Un grande ritorno

L’abito di Margherita di Savoia torna alla Villa Reale dopo 140 anni

Indossato dalla regina durante un gala nel 1886, l'abito sarà esposto in modo permanente nel Boudoir.

L’abito di Margherita di Savoia torna alla Villa Reale dopo 140 anni

Dopo oltre un secolo, uno dei simboli più emblematici della Reggia di Monza ritorna nel luogo per cui fu creato. L’abito da ballo di Margherita di Savoia, indossato nel 1886 durante una festa alla Villa Reale, è stato riportato a Monza e sarà esposto permanentemente nel Boudoir della sovrana, l’intimo salottino degli Appartamenti Reali, un tempo dedicato alla toilette e alla vestizione della regina.

Il prezioso abito della regina Margherita

Il ritorno di questo prezioso manufatto è stato possibile grazie a una convenzione firmata con Julia Langosco di Langosco Giavi e Riccardo Langosco di Langosco, i proprietari dell’abito di manifattura fiorentina, che lo hanno concesso in comodato d’uso gratuito al Consorzio Villa Reale e Parco di Monza. Importante è stata anche la collaborazione del Palazzo del Quirinale, dove il vestito era stato precedentemente concesso e sottoposto a un accurato restauro eseguito da Graziella Palei e Maria Taboga.

L’abito è un raffinato esempio dell’alta sartoria di fine Ottocento, caratterizzato da un corpino a punta lunga, stretto in vita, e una gonna ampia che si raccoglie in una ricca cascata di pieghe sulla tournure, completata da un elegante strascico. Realizzato in raso di seta color avorio, è decorato con ricami in fili d’oro e d’argento, abbelliti da perline di vetro che donano luminosità. Sul corpetto si snoda un delicato motivo floreale, mentre la gonna è ornata da rose e margherite ricamate. In origine, il vestito era accompagnato da un manto, purtroppo andato perduto.

→ **Consegna**:
Rispondi alle domande sul testo riguardante l'abito di Margherita di Savoia:
(a) In che anno la regina indossò l'abito durante una festa alla Villa Reale?
(b) Chi eseguì il restauro dell'abito al Palazzo del Quirinale?
(c) Di quale tessuto e di che colore è fatto l'abito?

[Voci archiviate del dataset]

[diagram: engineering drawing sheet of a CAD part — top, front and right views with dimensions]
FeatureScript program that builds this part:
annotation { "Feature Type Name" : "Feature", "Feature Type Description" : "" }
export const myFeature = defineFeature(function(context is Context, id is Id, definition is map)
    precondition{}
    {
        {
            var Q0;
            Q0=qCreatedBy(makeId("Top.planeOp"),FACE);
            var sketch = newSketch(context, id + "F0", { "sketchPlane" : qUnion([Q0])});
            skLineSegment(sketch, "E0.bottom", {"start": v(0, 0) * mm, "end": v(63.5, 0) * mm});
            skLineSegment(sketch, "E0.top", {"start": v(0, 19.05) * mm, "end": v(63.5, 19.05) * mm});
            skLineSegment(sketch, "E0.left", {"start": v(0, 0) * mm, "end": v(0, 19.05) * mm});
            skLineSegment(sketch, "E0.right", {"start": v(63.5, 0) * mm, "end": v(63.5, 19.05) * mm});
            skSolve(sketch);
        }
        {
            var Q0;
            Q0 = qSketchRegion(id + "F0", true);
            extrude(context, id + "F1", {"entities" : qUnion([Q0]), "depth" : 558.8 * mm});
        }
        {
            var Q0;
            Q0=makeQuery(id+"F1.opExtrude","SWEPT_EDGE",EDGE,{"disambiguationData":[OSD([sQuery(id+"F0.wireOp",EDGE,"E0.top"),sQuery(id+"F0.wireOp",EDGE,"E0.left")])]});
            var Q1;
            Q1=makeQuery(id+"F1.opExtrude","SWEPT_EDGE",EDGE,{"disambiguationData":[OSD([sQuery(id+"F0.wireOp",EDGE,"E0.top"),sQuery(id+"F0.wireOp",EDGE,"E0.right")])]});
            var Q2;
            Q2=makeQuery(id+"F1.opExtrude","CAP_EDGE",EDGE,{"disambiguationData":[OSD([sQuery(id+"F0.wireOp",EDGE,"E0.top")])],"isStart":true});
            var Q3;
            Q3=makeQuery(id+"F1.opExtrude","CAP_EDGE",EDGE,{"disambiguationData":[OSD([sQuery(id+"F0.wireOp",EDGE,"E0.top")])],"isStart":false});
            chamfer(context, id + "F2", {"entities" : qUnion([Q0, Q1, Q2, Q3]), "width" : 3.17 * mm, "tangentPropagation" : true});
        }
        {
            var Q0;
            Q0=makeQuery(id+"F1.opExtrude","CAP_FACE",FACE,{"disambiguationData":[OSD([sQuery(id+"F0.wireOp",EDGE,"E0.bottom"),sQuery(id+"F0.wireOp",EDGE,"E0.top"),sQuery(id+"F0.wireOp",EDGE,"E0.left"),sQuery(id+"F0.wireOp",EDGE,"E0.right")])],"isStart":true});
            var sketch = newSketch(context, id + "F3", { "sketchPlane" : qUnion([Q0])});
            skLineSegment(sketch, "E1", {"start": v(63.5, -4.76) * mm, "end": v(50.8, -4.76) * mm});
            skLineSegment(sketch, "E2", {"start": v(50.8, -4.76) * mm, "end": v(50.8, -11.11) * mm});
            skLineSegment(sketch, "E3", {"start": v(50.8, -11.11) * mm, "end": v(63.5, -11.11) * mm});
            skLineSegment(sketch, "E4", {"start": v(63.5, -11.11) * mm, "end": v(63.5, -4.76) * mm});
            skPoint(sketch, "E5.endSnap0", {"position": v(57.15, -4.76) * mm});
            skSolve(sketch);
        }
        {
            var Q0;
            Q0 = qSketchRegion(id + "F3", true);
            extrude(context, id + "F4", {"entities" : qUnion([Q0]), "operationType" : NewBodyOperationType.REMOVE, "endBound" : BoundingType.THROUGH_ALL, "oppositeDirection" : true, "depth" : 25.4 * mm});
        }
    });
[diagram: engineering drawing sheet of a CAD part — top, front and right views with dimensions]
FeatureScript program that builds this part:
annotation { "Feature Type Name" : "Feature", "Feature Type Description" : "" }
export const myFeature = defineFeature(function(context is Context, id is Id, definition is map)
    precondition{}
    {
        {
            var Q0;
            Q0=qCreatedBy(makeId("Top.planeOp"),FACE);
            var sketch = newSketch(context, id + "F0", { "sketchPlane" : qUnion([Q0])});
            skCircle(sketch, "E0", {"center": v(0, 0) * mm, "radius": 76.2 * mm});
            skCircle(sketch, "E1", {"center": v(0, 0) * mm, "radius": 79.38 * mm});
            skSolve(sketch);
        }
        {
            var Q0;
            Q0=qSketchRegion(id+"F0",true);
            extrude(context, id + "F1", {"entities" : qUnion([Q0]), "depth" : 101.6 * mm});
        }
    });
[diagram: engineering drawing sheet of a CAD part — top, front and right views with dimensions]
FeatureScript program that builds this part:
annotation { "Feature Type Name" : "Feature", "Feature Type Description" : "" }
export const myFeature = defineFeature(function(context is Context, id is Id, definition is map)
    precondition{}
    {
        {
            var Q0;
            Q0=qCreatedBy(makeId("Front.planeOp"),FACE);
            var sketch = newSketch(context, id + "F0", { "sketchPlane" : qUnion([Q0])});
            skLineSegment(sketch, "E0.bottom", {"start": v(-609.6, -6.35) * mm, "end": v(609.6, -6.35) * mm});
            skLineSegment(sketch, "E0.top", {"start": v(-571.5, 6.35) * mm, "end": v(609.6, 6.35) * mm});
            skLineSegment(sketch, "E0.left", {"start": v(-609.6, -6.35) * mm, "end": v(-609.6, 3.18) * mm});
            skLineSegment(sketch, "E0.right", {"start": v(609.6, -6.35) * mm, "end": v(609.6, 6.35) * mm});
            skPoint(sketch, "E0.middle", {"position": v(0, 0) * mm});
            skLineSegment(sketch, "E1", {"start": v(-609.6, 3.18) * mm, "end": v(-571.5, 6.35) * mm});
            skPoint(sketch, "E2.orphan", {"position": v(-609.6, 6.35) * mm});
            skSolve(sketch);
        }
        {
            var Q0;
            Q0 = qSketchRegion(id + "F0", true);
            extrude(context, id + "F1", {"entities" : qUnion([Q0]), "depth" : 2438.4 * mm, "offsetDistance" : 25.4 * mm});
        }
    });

→ **Soluzione**:
(a) Nel 1886.
(b) Graziella Palei e Maria Taboga.
(c) Raso di seta color avorio.